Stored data
○ ○ ○ ○ ○

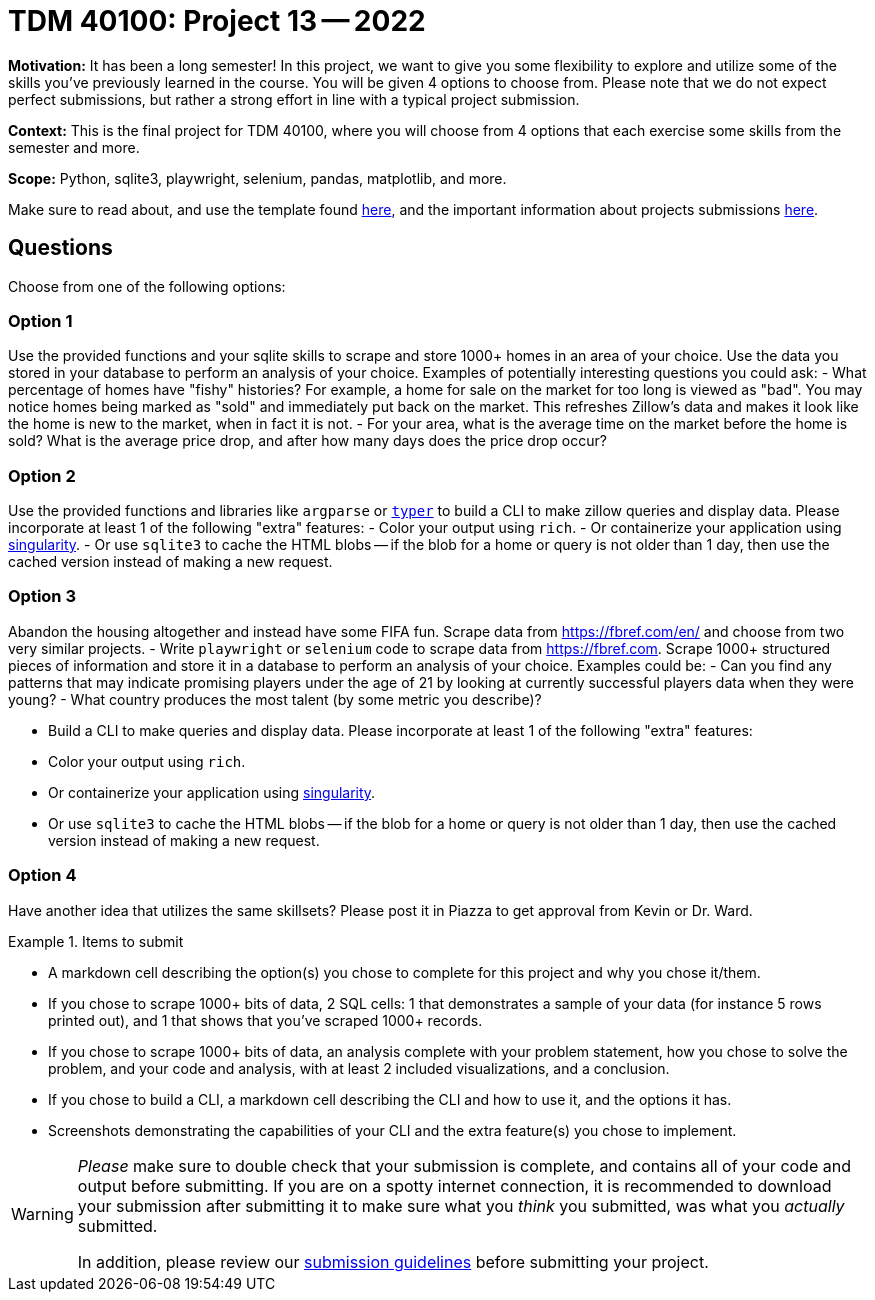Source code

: = TDM 40100: Project 13 -- 2022

**Motivation:** It has been a long semester! In this project, we want to give you some flexibility to explore and utilize some of the skills you've previously learned in the course. You will be given 4 options to choose from. Please note that we do not expect perfect submissions, but rather a strong effort in line with a typical project submission.

**Context:** This is the final project for TDM 40100, where you will choose from 4 options that each exercise some skills from the semester and more.

**Scope:** Python, sqlite3, playwright, selenium, pandas, matplotlib, and more.

Make sure to read about, and use the template found xref:templates.adoc[here], and the important information about projects submissions xref:submissions.adoc[here].

== Questions

Choose from one of the following options:

=== Option 1

Use the provided functions and your sqlite skills to scrape and store 1000+ homes in an area of your choice. Use the data you stored in your database to perform an analysis of your choice. Examples of potentially interesting questions you could ask: 
    - What percentage of homes have "fishy" histories? For example, a home for sale on the market for too long is viewed as "bad". You may notice homes being marked as "sold" and immediately put back on the market. This refreshes Zillow's data and makes it look like the home is new to the market, when in fact it is not.
    - For your area, what is the average time on the market before the home is sold? What is the average price drop, and after how many days does the price drop occur?

=== Option 2

Use the provided functions and libraries like `argparse` or https://typer.tiangolo.com/[`typer`] to build a CLI to make zillow queries and display data. Please incorporate at least 1 of the following "extra" features:
    - Color your output using `rich`. 
    - Or containerize your application using https://docs.sylabs.io/guides/3.5/user-guide/build_a_container.html#building-containers-from-singularity-definition-files[singularity]. 
    - Or use `sqlite3` to cache the HTML blobs -- if the blob for a home or query is not older than 1 day, then use the cached version instead of making a new request.

=== Option 3

Abandon the housing altogether and instead have some FIFA fun. Scrape data from https://fbref.com/en/ and choose from two very similar projects.
    - Write `playwright` or `selenium` code to scrape data from https://fbref.com. Scrape 1000+ structured pieces of information and store it in a database to perform an analysis of your choice. Examples could be:
        - Can you find any patterns that may indicate promising players under the age of 21 by looking at currently successful players data when they were young?
        - What country produces the most talent (by some metric you describe)?
    
    - Build a CLI to make queries and display data. Please incorporate at least 1 of the following "extra" features:
        - Color your output using `rich`. 
        - Or containerize your application using https://docs.sylabs.io/guides/3.5/user-guide/build_a_container.html#building-containers-from-singularity-definition-files[singularity]. 
        - Or use `sqlite3` to cache the HTML blobs -- if the blob for a home or query is not older than 1 day, then use the cached version instead of making a new request.

=== Option 4

Have another idea that utilizes the same skillsets? Please post it in Piazza to get approval from Kevin or Dr. Ward.

.Items to submit
====
- A markdown cell describing the option(s) you chose to complete for this project and why you chose it/them.
- If you chose to scrape 1000+ bits of data, 2 SQL cells: 1 that demonstrates a sample of your data (for instance 5 rows printed out), and 1 that shows that you've scraped 1000+ records.
- If you chose to scrape 1000+ bits of data, an analysis complete with your problem statement, how you chose to solve the problem, and your code and analysis, with at least 2 included visualizations, and a conclusion.
- If you chose to build a CLI, a markdown cell describing the CLI and how to use it, and the options it has.
- Screenshots demonstrating the capabilities of your CLI and the extra feature(s) you chose to implement.
====

[WARNING]
====
_Please_ make sure to double check that your submission is complete, and contains all of your code and output before submitting. If you are on a spotty internet connection, it is recommended to download your submission after submitting it to make sure what you _think_ you submitted, was what you _actually_ submitted.

In addition, please review our xref:submissions.adoc[submission guidelines] before submitting your project.
====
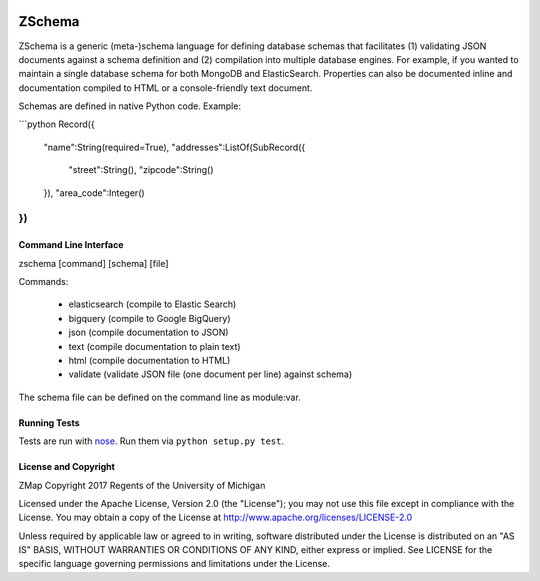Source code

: .. image:: https://secure.travis-ci.org/zmap/zschema.svg?branch=master

ZSchema
=======

ZSchema is a generic (meta-)schema language for defining database schemas
that facilitates (1) validating JSON documents against a schema definition and
(2) compilation into multiple database engines. For example, if you wanted to
maintain a single database schema for both MongoDB and ElasticSearch.
Properties can also be documented inline and documentation compiled to HTML
or a console-friendly text document.

Schemas are defined in native Python code. Example:

```python
Record({
    "name":String(required=True),
    "addresses":ListOf(SubRecord({
        "street":String(),
        "zipcode":String()
    }),
    "area_code":Integer()
})
```


Command Line Interface
----------------------

zschema [command] [schema] [file]

Commands:

 * elasticsearch (compile to Elastic Search)

 * bigquery (compile to Google BigQuery)

 * json (compile documentation to JSON)

 * text (compile documentation to plain text)

 * html (compile documentation to HTML)

 * validate (validate JSON file (one document per line) against schema)

The schema file can be defined on the command line as module:var.

Running Tests
-------------

Tests are run with `nose <http://nose.readthedocs.io/en/latest/>`_. Run them via ``python setup.py test``.


License and Copyright
---------------------

ZMap Copyright 2017 Regents of the University of Michigan

Licensed under the Apache License, Version 2.0 (the "License"); you may not use
this file except in compliance with the License. You may obtain a copy of the
License at http://www.apache.org/licenses/LICENSE-2.0

Unless required by applicable law or agreed to in writing, software distributed
under the License is distributed on an "AS IS" BASIS, WITHOUT WARRANTIES OR
CONDITIONS OF ANY KIND, either express or implied. See LICENSE for the specific
language governing permissions and limitations under the License.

○ ○ ○ ○ ○

▶ [Assignment]:
Which of the lines above hold the string "some"? Copy each one.

▶ [Solution]:
**Motivation:** It has been a long semester! In this project, we want to give you some flexibility to explore and utilize some of the skills you've previously learned in the course. You will be given 4 options to choose from. Please note that we do not expect perfect submissions, but rather a strong effort in line with a typical project submission.
**Context:** This is the final project for TDM 40100, where you will choose from 4 options that each exercise some skills from the semester and more.
Abandon the housing altogether and instead have some FIFA fun. Scrape data from https://fbref.com/en/ and choose from two very similar projects.
        - What country produces the most talent (by some metric you describe)?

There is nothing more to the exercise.